You may have noticed that healthy food at the grocery store can cost more than unhealthy high-fat or high-sugar food. A huge bag of chips for example, could cost less than a bag of greens.

Fret no more!! We’ve got budget-friendly tips for you to use when food shopping for your family.

  • Buy in Bulk. While it might cost more to buy huge sizes of grains, nuts or even spices, you’ll save money in the long run. Food suppliers can charge less when they can spend less on packaging. And when you’re not buying all that packaging (better for the environment) you can save money too.
  • Buy In-Season. Grocery stores buy food that is in season to save money. You can do the same. Load up on those berries. If you have more than your family can eat in a week, you can freeze them before they start to go bad. Trying separating them and placing them on a cookie sheet before freezing so they don’t clump together. Then you can transfer to a plastic tub or bag, and eat them a few at a time in smoothies. Summer is the best time for strawberries, cherries, peaches and plums.

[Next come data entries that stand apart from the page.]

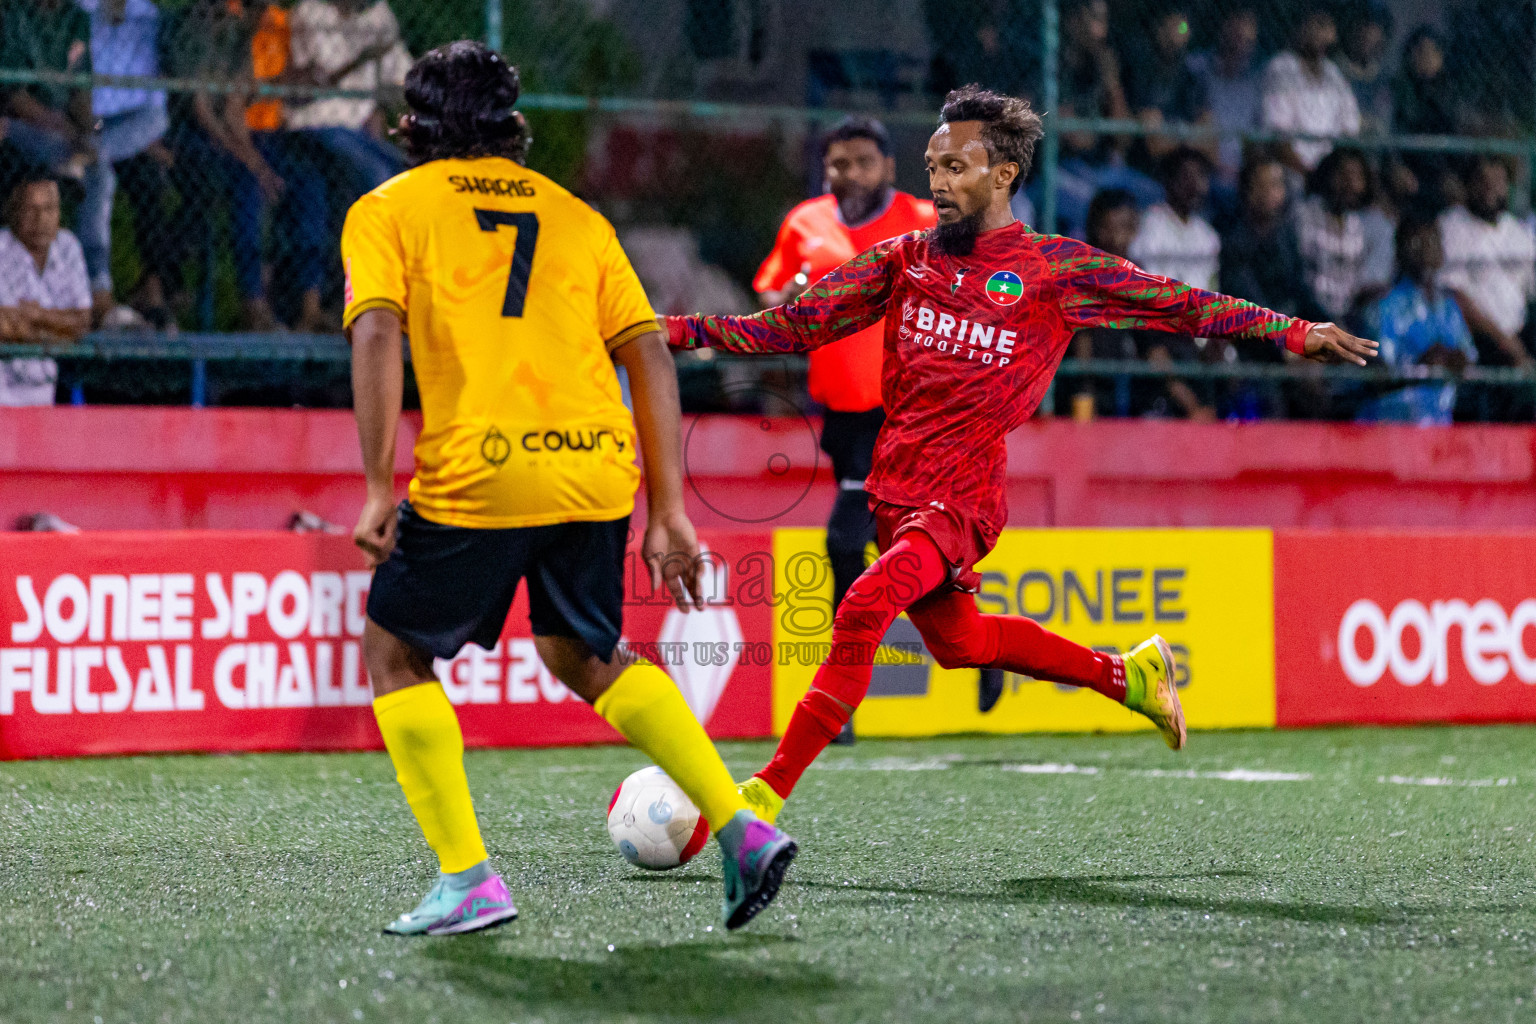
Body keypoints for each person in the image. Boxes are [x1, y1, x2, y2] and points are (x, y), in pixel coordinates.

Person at [665, 85, 1377, 824]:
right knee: (960, 643)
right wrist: (672, 331)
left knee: (867, 600)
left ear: (1003, 175)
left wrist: (1294, 332)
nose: (939, 182)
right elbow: (793, 325)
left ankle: (763, 797)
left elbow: (1178, 301)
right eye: (933, 166)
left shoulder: (1052, 270)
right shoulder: (902, 260)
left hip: (964, 497)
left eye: (957, 166)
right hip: (895, 487)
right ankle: (1128, 676)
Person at [343, 41, 795, 936]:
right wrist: (668, 509)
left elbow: (377, 336)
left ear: (415, 124)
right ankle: (741, 831)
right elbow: (651, 352)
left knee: (394, 650)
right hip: (594, 466)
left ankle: (468, 878)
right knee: (581, 655)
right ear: (513, 124)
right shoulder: (578, 216)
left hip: (483, 465)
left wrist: (375, 482)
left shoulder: (386, 209)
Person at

  • Buy Off Brands / Store Brands. Read the labels. Store brands often have the same nutrition value as the name brands. Whole Foods 365, Wegmans, Trader Joe’s and Cub Foods all have a number of store brand products.

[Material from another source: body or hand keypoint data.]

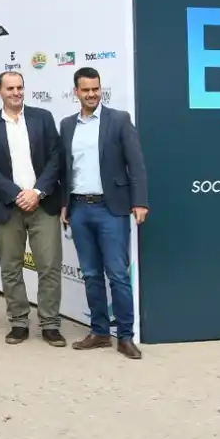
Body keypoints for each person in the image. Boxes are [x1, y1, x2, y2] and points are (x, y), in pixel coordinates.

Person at [59, 67, 148, 360]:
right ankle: (98, 331)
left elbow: (136, 165)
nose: (91, 94)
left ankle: (125, 336)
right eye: (85, 90)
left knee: (118, 275)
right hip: (80, 209)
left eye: (95, 89)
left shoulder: (119, 121)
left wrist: (140, 202)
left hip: (112, 210)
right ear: (76, 93)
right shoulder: (68, 125)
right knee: (92, 274)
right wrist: (64, 205)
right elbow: (66, 170)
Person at [0, 71, 65, 346]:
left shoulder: (43, 118)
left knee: (49, 266)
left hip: (43, 204)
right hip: (7, 207)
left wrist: (37, 192)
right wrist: (17, 195)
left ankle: (50, 323)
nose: (16, 93)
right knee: (10, 267)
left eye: (19, 87)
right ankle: (18, 321)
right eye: (10, 88)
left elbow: (55, 158)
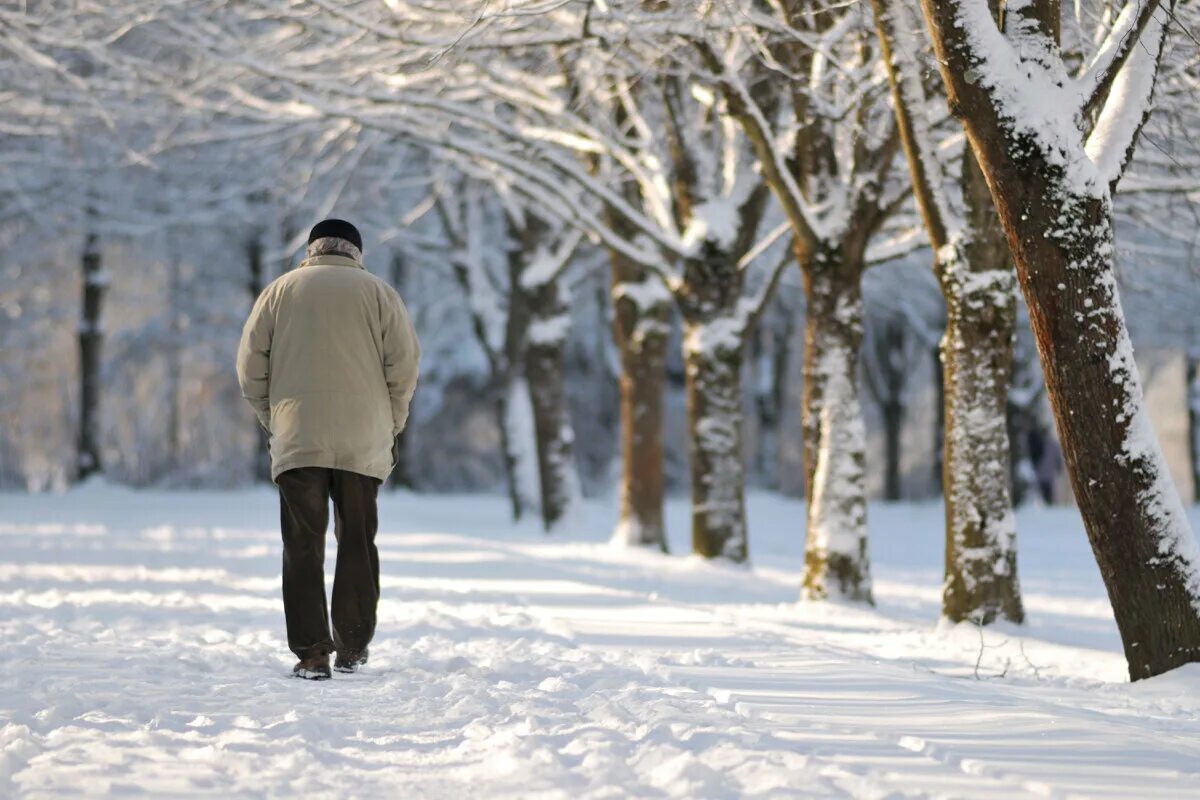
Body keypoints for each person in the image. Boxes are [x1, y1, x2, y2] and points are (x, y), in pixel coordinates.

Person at [236, 219, 420, 680]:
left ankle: (312, 652)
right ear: (355, 252)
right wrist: (390, 424)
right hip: (363, 438)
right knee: (356, 539)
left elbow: (249, 368)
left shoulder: (279, 292)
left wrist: (274, 418)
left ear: (312, 250)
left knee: (302, 544)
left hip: (299, 436)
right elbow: (404, 368)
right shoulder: (379, 294)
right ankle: (353, 645)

  • Buy Organic Occasionally. Some foods you don’t need to buy organic at all – like a banana where you peel the fruit and throw away the peel. Don’t worry about buying non-organic corn, cabbage, avocados, onions and pineapples which absorb chemicals minimally compared to others foods such as tomatoes, strawberries or apples.
  • Eat Your Leftovers. This may take some getting used to although we think some dishes are actually better the second time around. We like leftover spaghetti, lasagna and pizza. Many leftover meats, such as chicken, are very tasty when eaten cold or cut up and added to a salad. You can also search for recipes that use the same or similar ingredients to repurpose leftover food into new dishes.

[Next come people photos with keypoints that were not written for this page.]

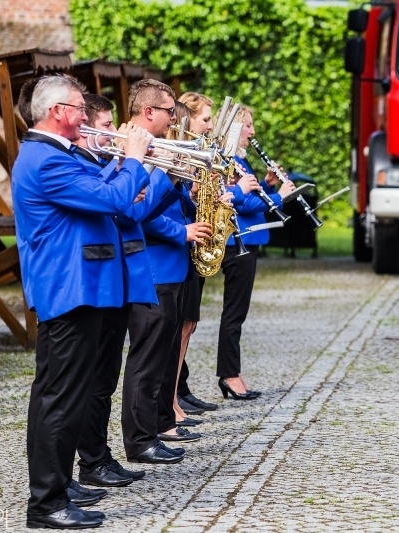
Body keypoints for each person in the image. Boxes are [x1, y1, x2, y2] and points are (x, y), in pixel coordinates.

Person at [13, 74, 151, 529]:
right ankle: (47, 503)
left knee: (57, 394)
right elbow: (111, 197)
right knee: (61, 397)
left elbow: (101, 192)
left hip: (78, 287)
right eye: (78, 107)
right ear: (58, 112)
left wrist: (125, 164)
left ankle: (60, 484)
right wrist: (134, 158)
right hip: (69, 289)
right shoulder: (45, 159)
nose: (85, 117)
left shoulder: (56, 154)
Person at [121, 79, 210, 466]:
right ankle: (141, 439)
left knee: (162, 355)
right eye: (170, 110)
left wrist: (182, 189)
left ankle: (158, 424)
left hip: (171, 264)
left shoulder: (155, 151)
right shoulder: (136, 154)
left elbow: (159, 202)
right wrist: (181, 228)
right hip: (153, 265)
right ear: (149, 112)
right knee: (146, 359)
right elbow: (137, 214)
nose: (176, 118)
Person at [72, 93, 156, 489]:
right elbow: (107, 204)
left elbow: (133, 213)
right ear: (86, 128)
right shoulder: (82, 165)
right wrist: (128, 166)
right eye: (106, 127)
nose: (112, 133)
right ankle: (90, 460)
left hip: (120, 280)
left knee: (106, 375)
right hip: (98, 281)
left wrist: (149, 182)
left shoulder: (106, 165)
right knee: (93, 378)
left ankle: (99, 455)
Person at [216, 105, 295, 400]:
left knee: (238, 311)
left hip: (249, 239)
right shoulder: (229, 162)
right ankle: (229, 374)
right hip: (239, 240)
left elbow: (252, 195)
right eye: (248, 126)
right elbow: (242, 204)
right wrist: (279, 197)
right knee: (234, 312)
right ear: (236, 130)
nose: (253, 132)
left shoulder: (240, 161)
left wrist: (267, 185)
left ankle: (232, 372)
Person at [173, 92, 220, 418]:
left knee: (187, 326)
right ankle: (171, 400)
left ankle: (178, 393)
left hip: (190, 242)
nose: (209, 126)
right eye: (205, 119)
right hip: (176, 248)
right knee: (177, 328)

  • Find a Farmer. Can you find a farmer’s market nearby? Just like the grocery store, you’ll find that you can buy in bulk and buy what is in season. Some vegetables, such as corn that has been cut off the cob, freeze just as well as the fruits.
  • Make Your Own. Pre-made sauces and dressings can be expensive – and may not even taste as good as ones you can make at home. They are also often filled with added sugar or sodium.  If you have a few ingredients on hand at all times, like olive oil, vinegar, garlic and mustard, you can be your own gourmet chef on a budget.

We hope these tips will get you thinking of other ways to stretch the family food dollar.